Tabriz has the biggest bazaar in Iran. It was also the biggest and most important one during the trading days of 'The Silk Road'. We had an afternoon there and ended up being chauffeured around by a local not only keen to practice english but also very knowledgeable about the place. 35Km of covered market, with narrow 'streets' and lots of people. Its divided into sections – gold, clothing, footwear, food etc.. As in Tehran, I couldnt help but notice how few women there were working in the stalls and shops. Even those specialising in womens wear. Even underwear, which really surprised me. Not even a common occurrence in the west.


I was stoked to be offered a gym to use in Tabriz. Advertised as part of the hotel complex guests could come and go as they liked, and we had 5 days to fill before the tour started, great! Of course, there were separate gyms for men and women but it was a gym like any other – and the weights and cardio room looked down onto a 25m lap-pool. Being 'different', I did, at times, feel like a celebrity and was treated amazingly. Each time I went, I'd be approached by a woman wanting to practice english, to know about me and to invite me for dinner or a guided tour of Tabriz.
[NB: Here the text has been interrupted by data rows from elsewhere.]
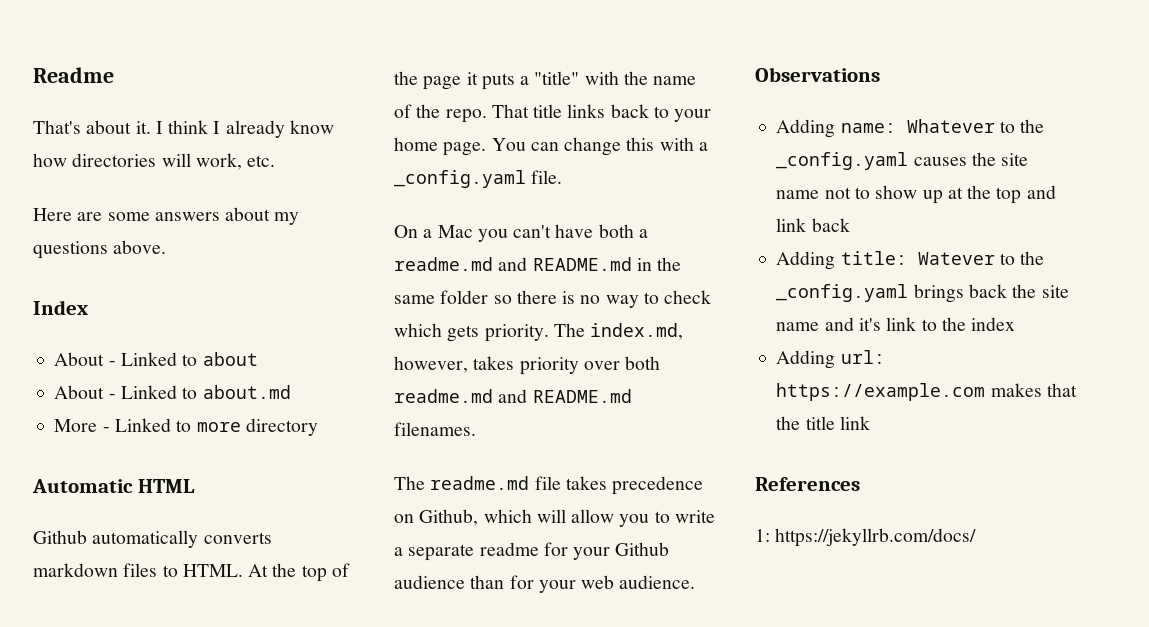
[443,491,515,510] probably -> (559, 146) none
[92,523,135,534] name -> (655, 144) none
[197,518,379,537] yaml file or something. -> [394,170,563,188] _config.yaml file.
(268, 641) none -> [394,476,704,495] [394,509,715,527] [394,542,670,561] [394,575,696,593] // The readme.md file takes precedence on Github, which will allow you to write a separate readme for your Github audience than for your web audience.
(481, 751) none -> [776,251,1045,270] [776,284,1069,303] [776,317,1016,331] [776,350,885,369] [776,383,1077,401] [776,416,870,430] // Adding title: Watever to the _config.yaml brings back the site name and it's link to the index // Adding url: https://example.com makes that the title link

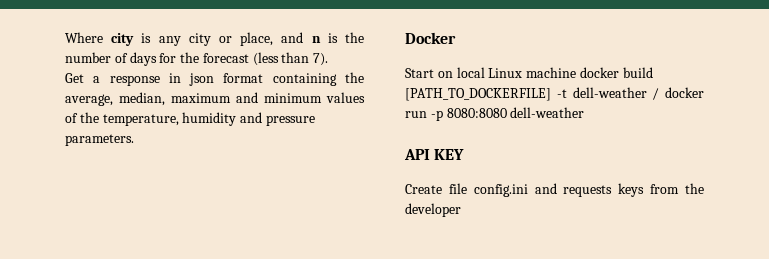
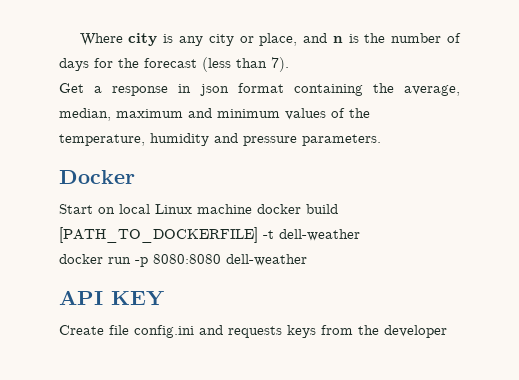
[652,88,660,100] / -> (360, 235) //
Given phone numbers, email addresses and smiles all around. In a land of raw onion eaten at most meals, it was also new to inhale (there was no escape) the smell of onion that literally 'exuded' out of these women as they exercised. Even opening the windows to get fresh air in was of little use – the windows were all 'shielded' with covers that sit just off the outside, heaven forbid a male getting a view of women exercising..

I had a massage at the gym one day, always nice to get one yourself after doing so many. The therapist did not speak a word of english but her massage was one of the best Ive ever had, albeit under slightly 'unusual' circumstances. The room was big and bare, much like the massage table, covered only by a sheet of plastic. I was told to wait and someone came to put a sheet over the plastic, it was old, worn and didnt cover the table but I didnt care. She gestured for me to take everything off, which is fine and normal, but there was nothing I could cover myself with – luckily it was a hot room, however, we must have had half a dozen 'visits' from the curious manager (who knew a little english) and whoever else wanted to come and see if I was ok, happy, at ease etc. The door wide open with these happy, smiling faces that were so eager to know that I, 'from New Zealand' was enjoying my experience.


Recommendations? Dont forget to arrive with cash on you! And keep your cultural sensitivity with you at all times. I know as 'the kiwis' we enjoyed some jokes and being the way that we are, but its not til I look back at our time there that I can see we did pushed the limits a couple of times! The small things we take for granted in the west, like being able to meet with someone of the opposite sex simply to chat, is seen in very different eyes in Iran, although theres definitely a share of people there, mainly from the younger crowd, who want to push the limits – they do know their boundaries though.